You could also consider joining and using warmshowers.
 

Bigtallfatbloke

New Member
When wild camping you can light a fire, watch the stars and emmerse yourself into the wild.

..lighting a fire...sounds cool, but I doubt I'd do that on a wild camp unless I was really out in the middle of nowhere on common land.

...dunno maybe I just ride in the wrong places or something but I have never really found anywhere cool to wild camp apart from the one beach camp I did.

The UK campsitres suck though...big, horrible caravan parks full of drunken chavs...and for a 2m bit of grass you get to pay around £10...German campsites are just as expensive but at least they are clean.

I think that actually much of this may be to do with being hesitant/embarrassed to ask permission to camp on a farm or in a garden etc...perhpsa if I overcame that I might wild camp more.

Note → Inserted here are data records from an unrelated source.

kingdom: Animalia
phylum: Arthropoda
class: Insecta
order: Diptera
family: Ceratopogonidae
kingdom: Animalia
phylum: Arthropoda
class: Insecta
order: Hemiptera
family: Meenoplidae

But in the UK I honestly believe most people if asked would tell me to sling my hook.

Portsmouth to Gib I can imagine lot's of cool places to wild camp in France...but on the Le Jog run...hmm..well it looks like I am definatly missing an opportunity
 

Amanda P

Legendary Member
Try it, BTFB. Small villages and small farms are the best prospects, where people still trust each other, and own small grazing fields. (East Anglian grain-baron country - forget it). I deal with farmers a lot in my work, and they are a surprisingly open-minded bunch on the whole.

You get the odd person who tells you where to go, so go and try the next place. No big deal.

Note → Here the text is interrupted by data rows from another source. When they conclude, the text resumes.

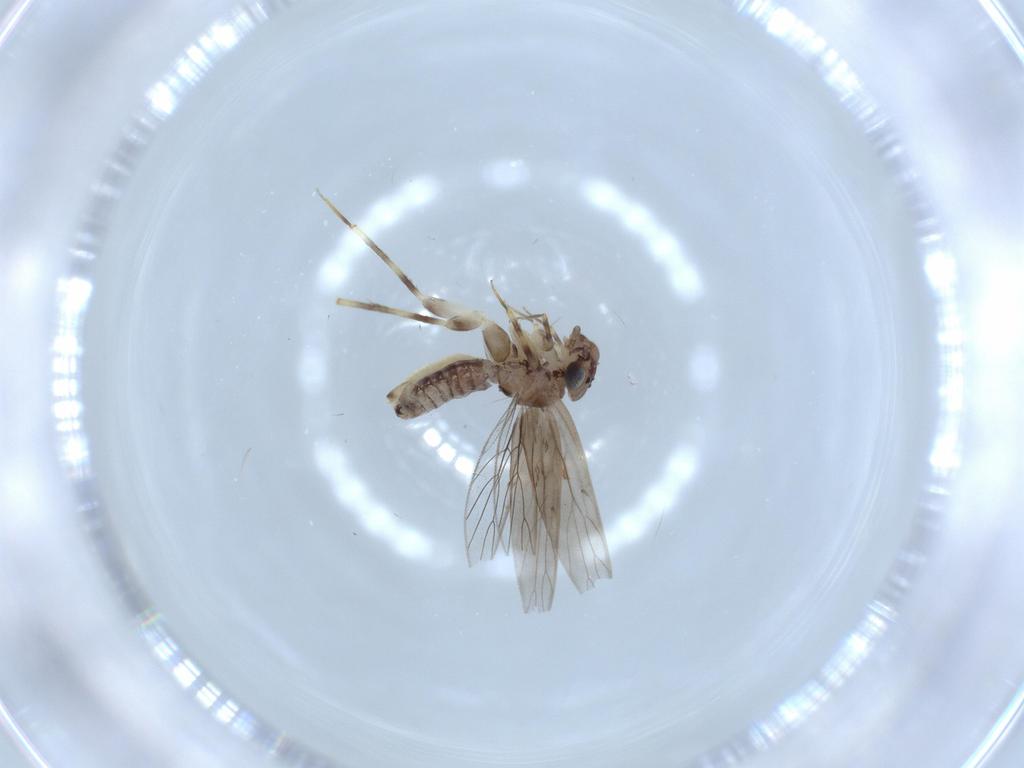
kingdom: Animalia
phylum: Arthropoda
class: Insecta
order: Psocodea
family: Lepidopsocidae
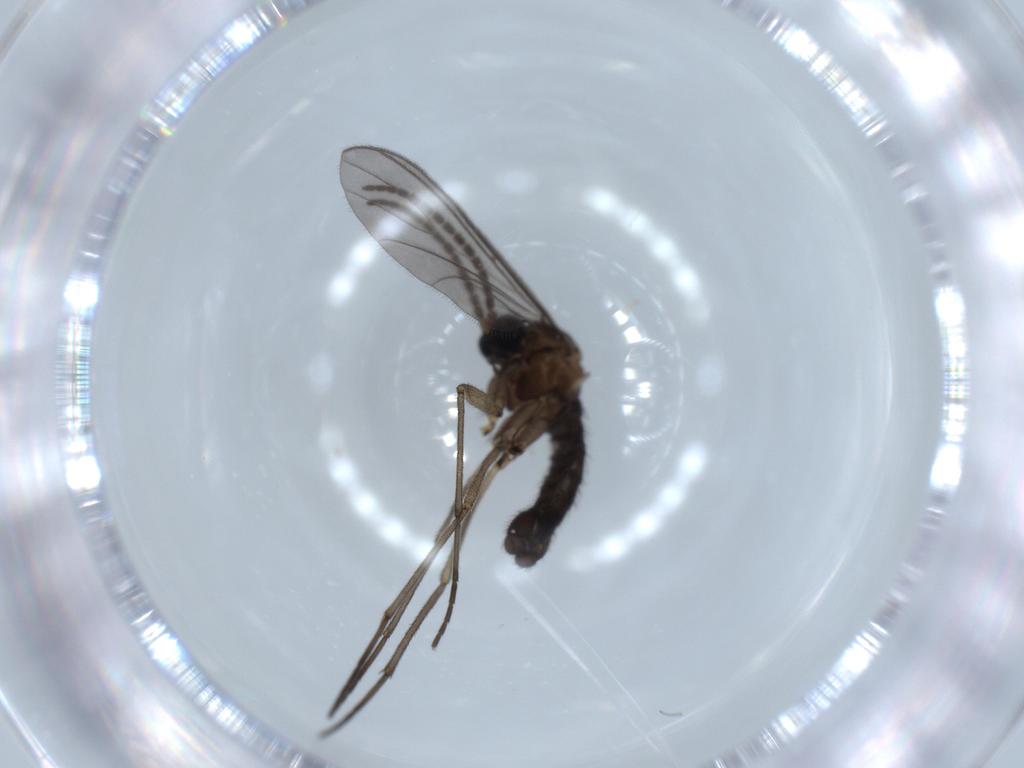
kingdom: Animalia
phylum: Arthropoda
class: Insecta
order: Diptera
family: Sciaridae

If you don't want to ask straight out if you can camp on their land, ask if they know somewhere you can camp. If they take this literally and start directing you to a campsite, or if they just seem clueless, you can say you only want a bit of grass - perhaps they have a corner of a field, or maybe a neighbour has...? People generally respond favourably to that.
 

Bigtallfatbloke

New Member
Iwill on my next trip. ...I think the way you 'positioned' the question is brilliant...much less 'confrontational' and more likely to get a good response. I will try it that way. I might add on that if they feel like laying on dinner and entertainment that would be cool as well:biggrin:
 

snorri

Legendary Member
Pongunagu said:
or paying actual money to camp in a place where a van-load of drunken students will think it's "mellow" to play their crap music at 2am,
This does not sound like any camp site I have stayed on, and I have been on quite a few.:biggrin:
 
Location
Midlands
Ditto Snorri - I have spent around 30nights a year camping on tour for the last 15 years and camped a lot with a car before starting touring and never had that experience on any europeaen (or antipodean) campsite

I have camped wild many times but it is nearly always due to not being near a campsite (or one that is open) - sometimes it has been "magnificant" particulaly in the mountains but often not - on balence I have probably camped in more good
locations at campsites than in the wild

wrt asking permission I have only ever found one person at home at home when i have steeled myself to go and knock on a door - favourable response i ended up camping in their garden

I value being able to have a shower, wash up after a good meal and the proximity of sit down porcelain - but everybody to their own
 

Pongunagu

New Member
snorri said:
This does not sound like any camp site I have stayed on

I've been unlucky twice! UNbelievable. Annoying wee sh1ts with no redeeming features whatsoever. And don't get me started about the one with white-trustafarian dreadlocks and designer holes in his fair-trade woolly jumper who swings those stupid balls-on-strings. There's always one, in any group of undergraduate adolescents who go camping.